▶ **DESCRIPTION OF THE TASK**
Could you write out the entire film review below, word for word?

Gail Daughtry and the Celebrity Sex Pass gets a lot of mileage out of sending up show business, even if the observations, while funny, are not particularly new. Besides the deluge of jokes, there’s also a lot of likably broad characters to spend time with, especially our lead. They make the 90 minutes and change spent together with them go down very easy.
Sony Pictures ClassicsFor Gail Daughtry (Zoey Deutch), her life as a small town hairdresser is perfect. Engaged to her high school sweetheart Tom (Michael Cassidy), she’s the picture of happiness, at least until a trip to a celebrity book signing. There, Tom meets and ends up sleeping with his “celebrity pass,” a term Gail wasn’t even really previously aware of. Feeling betrayed, Gail impulsively joins her co-worker and friend Otto (Miles Gutierrez-Riley) on a trip to Los Angeles. There, a psychic convinces her that the can save her marriage by sleeping with her own celebrity pass: Jon Hamm (Jon Hamm).
Journeying through Tinseltown in a manner that recalls Dorothy’s adventure in Oz, Gail and Otto won’t have to find Hamm alone. Joining forces with talent agency assistant Caleb (Ben Wang), down on his luck paparazzo Vincent (Ken Marino), and actor John Slattery (John Slattery). As they search for Hamm, some for their own purposes, they meet other celebrities, while also being hunted by a group of Italian assassins after a case of mistaken identity. Eventually, they come across Hamm, and the moment of truth is at hand.

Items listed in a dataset

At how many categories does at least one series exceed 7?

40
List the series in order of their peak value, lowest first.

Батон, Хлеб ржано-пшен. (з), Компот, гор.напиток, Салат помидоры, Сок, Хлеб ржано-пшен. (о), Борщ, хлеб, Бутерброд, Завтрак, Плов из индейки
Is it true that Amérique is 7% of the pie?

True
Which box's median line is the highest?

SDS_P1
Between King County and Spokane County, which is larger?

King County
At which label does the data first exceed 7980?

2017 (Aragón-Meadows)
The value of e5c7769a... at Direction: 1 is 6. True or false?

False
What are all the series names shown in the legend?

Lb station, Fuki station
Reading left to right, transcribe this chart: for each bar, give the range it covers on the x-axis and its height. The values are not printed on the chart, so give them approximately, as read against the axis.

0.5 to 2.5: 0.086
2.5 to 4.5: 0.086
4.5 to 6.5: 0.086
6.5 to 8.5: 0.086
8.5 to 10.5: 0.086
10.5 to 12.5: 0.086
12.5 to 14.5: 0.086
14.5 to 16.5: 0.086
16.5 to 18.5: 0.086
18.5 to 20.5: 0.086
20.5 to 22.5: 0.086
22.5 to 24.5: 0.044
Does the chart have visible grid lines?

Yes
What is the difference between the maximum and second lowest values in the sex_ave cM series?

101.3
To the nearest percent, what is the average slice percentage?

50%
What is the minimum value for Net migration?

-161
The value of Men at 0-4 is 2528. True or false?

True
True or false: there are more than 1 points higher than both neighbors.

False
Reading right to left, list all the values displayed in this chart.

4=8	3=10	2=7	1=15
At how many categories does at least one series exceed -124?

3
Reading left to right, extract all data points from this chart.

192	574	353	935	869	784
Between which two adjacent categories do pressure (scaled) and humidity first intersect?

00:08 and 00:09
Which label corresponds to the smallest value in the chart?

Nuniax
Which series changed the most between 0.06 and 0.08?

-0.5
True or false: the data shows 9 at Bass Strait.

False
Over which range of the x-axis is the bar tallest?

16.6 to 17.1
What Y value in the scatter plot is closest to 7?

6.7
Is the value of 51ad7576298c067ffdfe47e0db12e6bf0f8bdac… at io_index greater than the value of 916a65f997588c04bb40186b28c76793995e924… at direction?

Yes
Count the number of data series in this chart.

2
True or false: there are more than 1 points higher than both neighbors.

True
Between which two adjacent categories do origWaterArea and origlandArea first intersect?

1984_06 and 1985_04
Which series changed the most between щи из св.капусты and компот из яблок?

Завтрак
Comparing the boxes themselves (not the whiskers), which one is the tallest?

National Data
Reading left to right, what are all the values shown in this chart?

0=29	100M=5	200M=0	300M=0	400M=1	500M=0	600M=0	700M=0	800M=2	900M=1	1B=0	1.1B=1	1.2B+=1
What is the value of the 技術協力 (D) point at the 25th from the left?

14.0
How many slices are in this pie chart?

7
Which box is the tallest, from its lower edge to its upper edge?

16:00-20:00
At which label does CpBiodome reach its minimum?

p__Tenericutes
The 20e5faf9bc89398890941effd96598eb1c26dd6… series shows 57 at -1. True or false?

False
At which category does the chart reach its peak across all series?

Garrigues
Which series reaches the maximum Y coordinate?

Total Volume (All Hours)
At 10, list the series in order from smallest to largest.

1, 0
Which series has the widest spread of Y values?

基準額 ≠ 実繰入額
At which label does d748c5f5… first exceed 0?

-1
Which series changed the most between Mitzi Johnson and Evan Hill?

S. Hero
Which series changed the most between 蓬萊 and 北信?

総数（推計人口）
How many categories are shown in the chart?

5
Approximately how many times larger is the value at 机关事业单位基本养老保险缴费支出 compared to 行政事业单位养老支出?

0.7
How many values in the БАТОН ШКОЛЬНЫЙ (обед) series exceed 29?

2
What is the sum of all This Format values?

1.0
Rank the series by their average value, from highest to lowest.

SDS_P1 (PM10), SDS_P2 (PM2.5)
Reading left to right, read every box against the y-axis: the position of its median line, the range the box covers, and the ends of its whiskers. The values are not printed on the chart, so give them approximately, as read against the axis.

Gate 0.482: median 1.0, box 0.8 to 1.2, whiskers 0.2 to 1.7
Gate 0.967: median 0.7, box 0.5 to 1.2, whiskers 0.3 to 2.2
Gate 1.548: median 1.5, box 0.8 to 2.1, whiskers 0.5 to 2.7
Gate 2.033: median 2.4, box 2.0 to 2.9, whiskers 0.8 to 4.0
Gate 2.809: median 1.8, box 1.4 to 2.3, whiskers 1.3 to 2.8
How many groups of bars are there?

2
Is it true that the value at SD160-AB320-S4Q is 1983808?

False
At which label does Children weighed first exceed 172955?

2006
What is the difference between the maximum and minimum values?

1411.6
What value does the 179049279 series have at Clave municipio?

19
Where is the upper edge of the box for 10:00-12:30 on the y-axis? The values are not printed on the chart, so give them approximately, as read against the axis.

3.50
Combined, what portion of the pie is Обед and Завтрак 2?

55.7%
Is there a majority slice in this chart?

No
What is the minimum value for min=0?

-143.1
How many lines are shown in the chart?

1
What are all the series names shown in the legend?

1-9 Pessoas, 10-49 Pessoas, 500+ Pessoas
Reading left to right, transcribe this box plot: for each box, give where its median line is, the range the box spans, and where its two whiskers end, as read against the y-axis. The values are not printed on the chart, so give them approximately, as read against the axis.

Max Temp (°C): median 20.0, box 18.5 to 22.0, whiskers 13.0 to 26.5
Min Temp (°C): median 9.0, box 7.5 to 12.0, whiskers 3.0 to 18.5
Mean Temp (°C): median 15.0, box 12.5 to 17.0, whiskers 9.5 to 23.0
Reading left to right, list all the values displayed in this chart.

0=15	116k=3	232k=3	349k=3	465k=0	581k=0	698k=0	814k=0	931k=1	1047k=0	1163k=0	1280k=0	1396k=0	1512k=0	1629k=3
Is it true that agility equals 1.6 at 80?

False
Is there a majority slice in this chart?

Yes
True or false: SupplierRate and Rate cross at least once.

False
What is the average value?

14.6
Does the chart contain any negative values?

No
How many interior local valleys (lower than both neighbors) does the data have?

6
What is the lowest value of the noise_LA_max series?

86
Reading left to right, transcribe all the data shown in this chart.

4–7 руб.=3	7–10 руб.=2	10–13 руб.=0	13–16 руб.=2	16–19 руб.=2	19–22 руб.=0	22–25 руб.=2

▶ **ANSWER BELOW**
Gail Daughtry and the Celebrity Sex Pass gets a lot of mileage out of sending up show business, even if the observations, while funny, are not particularly new. Besides the deluge of jokes, there’s also a lot of likably broad characters to spend time with, especially our lead. They make the 90 minutes and change spent together with them go down very easy.
Sony Pictures ClassicsFor Gail Daughtry (Zoey Deutch), her life as a small town hairdresser is perfect. Engaged to her high school sweetheart Tom (Michael Cassidy), she’s the picture of happiness, at least until a trip to a celebrity book signing. There, Tom meets and ends up sleeping with his “celebrity pass,” a term Gail wasn’t even really previously aware of. Feeling betrayed, Gail impulsively joins her co-worker and friend Otto (Miles Gutierrez-Riley) on a trip to Los Angeles. There, a psychic convinces her that the can save her marriage by sleeping with her own celebrity pass: Jon Hamm (Jon Hamm).
Journeying through Tinseltown in a manner that recalls Dorothy’s adventure in Oz, Gail and Otto won’t have to find Hamm alone. Joining forces with talent agency assistant Caleb (Ben Wang), down on his luck paparazzo Vincent (Ken Marino), and actor John Slattery (John Slattery). As they search for Hamm, some for their own purposes, they meet other celebrities, while also being hunted by a group of Italian assassins after a case of mistaken identity. Eventually, they come across Hamm, and the moment of truth is at hand.